Sunset near in the Harbour.

DOMINGUEZ – MADRID

Ediciones FISA Barcelona

Postal antigua de Málaga. Anverso. Blog de Rafael Ramírez.
Postal antigua de Málaga. Anverso. Blog de Rafael Ramírez.
Postal antigua de Málaga. Reverso. Blog de Rafael Ramírez.
Postal antigua de Málaga. Reverso. Blog de Rafael Ramírez.

Sobre el Puerto de Málaga.

El puerto de Málaga es, en muchos sentidos, la puerta por la que la ciudad ha respirado durante casi tres milenios. Su historia no es lineal, sino que se asemeja a las olas del mar: cada época ha dejado su huella en el muelle, en las aguas que lo bañan y en la memoria de quienes lo atravesaron.

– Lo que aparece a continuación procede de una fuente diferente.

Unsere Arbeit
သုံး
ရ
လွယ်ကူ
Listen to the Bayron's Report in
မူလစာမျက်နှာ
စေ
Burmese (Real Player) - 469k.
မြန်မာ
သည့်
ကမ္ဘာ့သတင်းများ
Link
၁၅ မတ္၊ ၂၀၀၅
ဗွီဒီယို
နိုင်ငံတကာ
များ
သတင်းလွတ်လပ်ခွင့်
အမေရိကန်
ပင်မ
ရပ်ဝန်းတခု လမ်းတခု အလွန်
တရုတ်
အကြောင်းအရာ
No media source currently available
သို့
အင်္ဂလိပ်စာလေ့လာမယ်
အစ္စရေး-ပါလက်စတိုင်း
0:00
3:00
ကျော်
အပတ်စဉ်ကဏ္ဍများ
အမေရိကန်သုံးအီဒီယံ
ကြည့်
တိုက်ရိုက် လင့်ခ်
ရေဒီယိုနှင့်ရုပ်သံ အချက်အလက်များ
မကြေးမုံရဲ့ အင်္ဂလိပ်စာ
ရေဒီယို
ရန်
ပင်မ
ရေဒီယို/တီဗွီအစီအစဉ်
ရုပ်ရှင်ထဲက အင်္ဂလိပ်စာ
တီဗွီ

Los fenicios fueron los primeros en reconocer la importancia de esta bahía en el siglo VIII a. C., cuando fundaron Malaka como enclave comercial. Desde entonces, el puerto se convirtió en un punto de intercambio de metales, salazones y cerámicas, un lugar donde el Mediterráneo se hacía tangible en forma de mercancías y relatos. Más tarde, romanos y musulmanes lo consolidaron como un espacio vital: en época romana, Malaca fue una ciudad portuaria relevante, y en la época nazarí, el puerto se convirtió en uno de los principales del reino de Granada, tanto para el comercio como para la defensa.

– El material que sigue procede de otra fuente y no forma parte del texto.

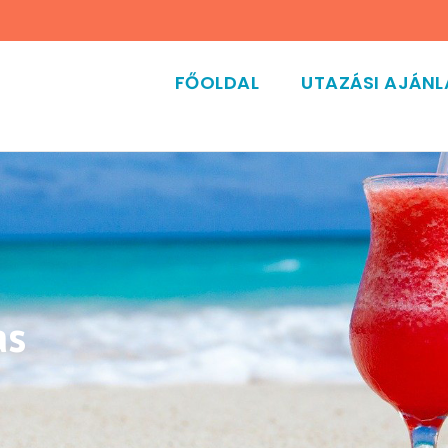
FŐOLDAL
UTAZÁSI AJÁN
as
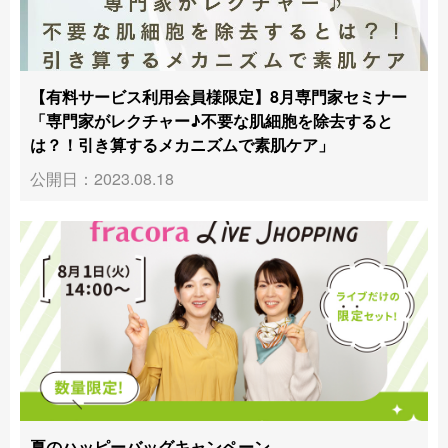
【有料サービス利用会員様限定】8月専門家セミナー
「専門家がレクチャー♪不要な肌細胞を除去すると
は？！引き算するメカニズムで素肌ケア」
公開日：2023.08.18
夏のハッピーバッグキャンペーン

Con la conquista castellana en 1487, el puerto entró en una nueva etapa. El comercio con el norte de África y el Mediterráneo se intensificó y, en el siglo XVI, bajo el reinado de Felipe II, se llevaron a cabo obras que lo transformaron en un puerto moderno para la época, capaz de abastecer a la flota y sostener la expansión de la monarquía hispánica. A lo largo de los siglos XIX y XX, el puerto fue el motor económico de Málaga: desde aquí partían vinos, pasas y minerales hacia mercados internacionales y, poco a poco, se fue adaptando a las nuevas necesidades de mercancías, pasajeros y, más tarde, turismo.

En la actualidad, el puerto de Málaga es un espacio polivalente que sigue siendo comercial, pero también es un lugar de ocio y cultura. El Muelle Uno se ha convertido en un paseo ciudadano y en un escaparate de la ciudad hacia el mar. Los cruceros lo tienen como escala habitual y su silueta se ha integrado en la vida urbana como un recordatorio de que Málaga siempre ha sido y sigue siendo una ciudad abierta al horizonte.

A lo largo de su historia se entrelazan el comercio, la defensa, la modernización y el turismo, pero sobre todo late una constante: el puerto siempre ha sido el punto de encuentro entre la ciudad y el mundo, el lugar donde las aguas del Mediterráneo traen y llevan no solo mercancías, sino también historias, rostros y memorias.